Improperly noted in default, or not advised of principle debt reduction and now being sued?  Here is a good argument that defeated the institution lawyers' motion for summary judgment on a defaulted student loan: http://www.canlii.org/en/on/onsc/doc/2004/2004canlii13347/2004canlii13347.html

 
10]      The student loans are also the subject of legislation and regulation.  Everyone is taken to know the law, of course, but in a heavily regulated system there is surely some obligation on the institutions administering the system to assist those intended to benefit from it to navigate the rocks and shoals of administrative requirements, to ensure that the benefits of the system are made available to those for whom they are intended.

[11]      Mr. Brown’s defence is that his lender failed to tell him of the relief that was available to him, and that if he had known he would have sought that relief, so that his repayment obligations could be tailored to meet his circumstances, as envisioned by the program.  He does not seek to avoid the loan, or to deny his obligations, but he does wish to have them adjusted to reflect what ought to have happened.

[13]      This is the dilemma.  The student loan program is salutary, so long as students observe its terms.  If a student borrower goes “offside” and is found to be in default, the results, while commercially defensible, are very onerous.  Here we have a teacher at the start of his career.  He is established now, and earning a reasonable income as a teacher, and can afford the reasonable debt servicing charges associated with the orderly repayment of a student loan.  He likely cannot afford to repay the entire loan all at once, and payment of interest at a current rate of 9% per annum, given regular consumer borrowing rates, seems excessive.  Mr. Brown’s case, on the merits, is that he (and Canada) ought to be placed in the position that would have prevailed had he been accorded the treatment that was available to him throughout the period of his indebtedness to date.

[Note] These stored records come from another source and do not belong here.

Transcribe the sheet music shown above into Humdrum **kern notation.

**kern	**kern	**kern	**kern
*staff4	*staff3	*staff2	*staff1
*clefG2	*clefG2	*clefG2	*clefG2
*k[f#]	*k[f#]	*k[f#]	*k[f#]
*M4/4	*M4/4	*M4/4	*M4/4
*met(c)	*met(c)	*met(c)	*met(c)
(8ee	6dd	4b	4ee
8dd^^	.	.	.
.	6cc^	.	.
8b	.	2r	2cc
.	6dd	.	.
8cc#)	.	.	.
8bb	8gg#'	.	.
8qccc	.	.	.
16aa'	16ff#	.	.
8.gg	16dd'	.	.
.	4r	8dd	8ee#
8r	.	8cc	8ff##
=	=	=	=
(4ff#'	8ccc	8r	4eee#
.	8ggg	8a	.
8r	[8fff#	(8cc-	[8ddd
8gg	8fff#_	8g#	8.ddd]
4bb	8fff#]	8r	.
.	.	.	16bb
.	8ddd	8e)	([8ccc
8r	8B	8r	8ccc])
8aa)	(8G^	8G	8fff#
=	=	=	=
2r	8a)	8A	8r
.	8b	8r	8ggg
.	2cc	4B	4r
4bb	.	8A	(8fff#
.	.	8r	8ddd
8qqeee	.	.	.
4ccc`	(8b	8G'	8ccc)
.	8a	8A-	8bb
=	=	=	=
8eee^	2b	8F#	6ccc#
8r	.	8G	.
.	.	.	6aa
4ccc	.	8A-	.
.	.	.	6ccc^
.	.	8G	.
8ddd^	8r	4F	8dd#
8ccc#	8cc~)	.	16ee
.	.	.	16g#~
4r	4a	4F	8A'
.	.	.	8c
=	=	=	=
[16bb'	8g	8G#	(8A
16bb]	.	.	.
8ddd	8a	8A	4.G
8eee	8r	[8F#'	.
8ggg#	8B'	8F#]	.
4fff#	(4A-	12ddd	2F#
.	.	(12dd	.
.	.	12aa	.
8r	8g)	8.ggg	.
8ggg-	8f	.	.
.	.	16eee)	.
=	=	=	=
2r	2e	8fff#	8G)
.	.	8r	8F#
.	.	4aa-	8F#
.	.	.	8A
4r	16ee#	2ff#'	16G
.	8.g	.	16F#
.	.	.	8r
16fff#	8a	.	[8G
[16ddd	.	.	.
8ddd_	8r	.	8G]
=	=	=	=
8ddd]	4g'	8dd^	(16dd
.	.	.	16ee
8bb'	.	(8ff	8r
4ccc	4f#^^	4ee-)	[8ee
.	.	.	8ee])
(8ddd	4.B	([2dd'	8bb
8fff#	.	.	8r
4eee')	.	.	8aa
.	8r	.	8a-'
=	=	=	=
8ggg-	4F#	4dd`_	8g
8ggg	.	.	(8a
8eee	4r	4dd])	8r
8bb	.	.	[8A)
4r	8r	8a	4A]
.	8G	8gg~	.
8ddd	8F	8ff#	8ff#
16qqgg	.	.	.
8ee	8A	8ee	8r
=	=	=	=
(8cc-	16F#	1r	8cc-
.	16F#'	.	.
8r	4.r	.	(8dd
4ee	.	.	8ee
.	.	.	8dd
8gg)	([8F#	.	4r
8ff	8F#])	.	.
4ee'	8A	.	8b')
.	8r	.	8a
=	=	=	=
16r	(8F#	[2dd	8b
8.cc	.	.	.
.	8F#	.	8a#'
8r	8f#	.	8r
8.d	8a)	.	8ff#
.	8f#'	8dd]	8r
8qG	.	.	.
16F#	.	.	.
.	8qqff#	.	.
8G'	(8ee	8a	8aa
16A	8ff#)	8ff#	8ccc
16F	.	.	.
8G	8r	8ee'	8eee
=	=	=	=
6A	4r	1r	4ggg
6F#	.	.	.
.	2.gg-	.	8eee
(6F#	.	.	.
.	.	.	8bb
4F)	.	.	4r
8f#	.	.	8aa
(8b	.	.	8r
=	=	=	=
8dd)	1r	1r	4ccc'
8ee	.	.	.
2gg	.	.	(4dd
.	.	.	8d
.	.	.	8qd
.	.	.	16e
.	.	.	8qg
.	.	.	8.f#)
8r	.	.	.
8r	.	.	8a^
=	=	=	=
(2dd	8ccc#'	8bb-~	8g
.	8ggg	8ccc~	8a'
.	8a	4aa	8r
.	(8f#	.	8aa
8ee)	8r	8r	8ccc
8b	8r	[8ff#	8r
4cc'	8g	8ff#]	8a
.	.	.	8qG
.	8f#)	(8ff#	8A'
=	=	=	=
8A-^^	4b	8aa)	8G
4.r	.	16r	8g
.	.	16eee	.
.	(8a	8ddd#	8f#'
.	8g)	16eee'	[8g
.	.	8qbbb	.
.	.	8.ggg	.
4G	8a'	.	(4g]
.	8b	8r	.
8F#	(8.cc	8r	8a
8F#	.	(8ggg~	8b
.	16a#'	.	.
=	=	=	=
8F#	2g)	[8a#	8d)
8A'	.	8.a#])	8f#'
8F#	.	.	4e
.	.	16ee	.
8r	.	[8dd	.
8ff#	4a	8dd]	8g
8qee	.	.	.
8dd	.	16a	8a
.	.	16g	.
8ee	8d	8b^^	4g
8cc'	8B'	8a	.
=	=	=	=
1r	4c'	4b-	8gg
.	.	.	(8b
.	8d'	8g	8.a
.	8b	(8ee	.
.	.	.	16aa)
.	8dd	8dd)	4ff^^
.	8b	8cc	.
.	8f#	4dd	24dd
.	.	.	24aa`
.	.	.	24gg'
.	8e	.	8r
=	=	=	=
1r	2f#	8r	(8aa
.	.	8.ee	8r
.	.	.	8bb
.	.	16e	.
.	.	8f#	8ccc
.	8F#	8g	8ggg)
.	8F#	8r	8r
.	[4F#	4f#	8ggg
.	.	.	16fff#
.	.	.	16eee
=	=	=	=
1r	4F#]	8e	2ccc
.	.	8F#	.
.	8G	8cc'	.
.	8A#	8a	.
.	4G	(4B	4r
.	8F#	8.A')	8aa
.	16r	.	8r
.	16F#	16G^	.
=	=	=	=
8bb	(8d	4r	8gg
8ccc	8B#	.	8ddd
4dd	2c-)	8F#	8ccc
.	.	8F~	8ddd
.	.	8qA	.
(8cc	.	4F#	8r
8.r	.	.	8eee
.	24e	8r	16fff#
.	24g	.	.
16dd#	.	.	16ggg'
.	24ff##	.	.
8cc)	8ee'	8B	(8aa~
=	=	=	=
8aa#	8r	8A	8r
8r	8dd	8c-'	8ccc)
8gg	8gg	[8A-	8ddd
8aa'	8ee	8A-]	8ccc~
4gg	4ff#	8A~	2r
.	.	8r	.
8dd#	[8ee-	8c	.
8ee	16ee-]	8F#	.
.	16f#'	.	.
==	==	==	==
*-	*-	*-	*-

[14]      In my view this is a coherent defence.  In my view, Mr. Brown’s materials establish triable issues.  The questions of whether Mr. Brown was improperly advised in connection with his loan, and whether he would have been entitled to interest and principal relief, had his file been handled properly, are all matters of fact for the trial judge.  Canada’s response to this defence – that Mr. Brown had to obtain particular relief in a particular order – can also be assessed by the trial judge, who could well agree and yet grant Mr. Brown a remedy.

[15]      For these reasons, this is not a proper case for summary judgment.  The motion is dismissed.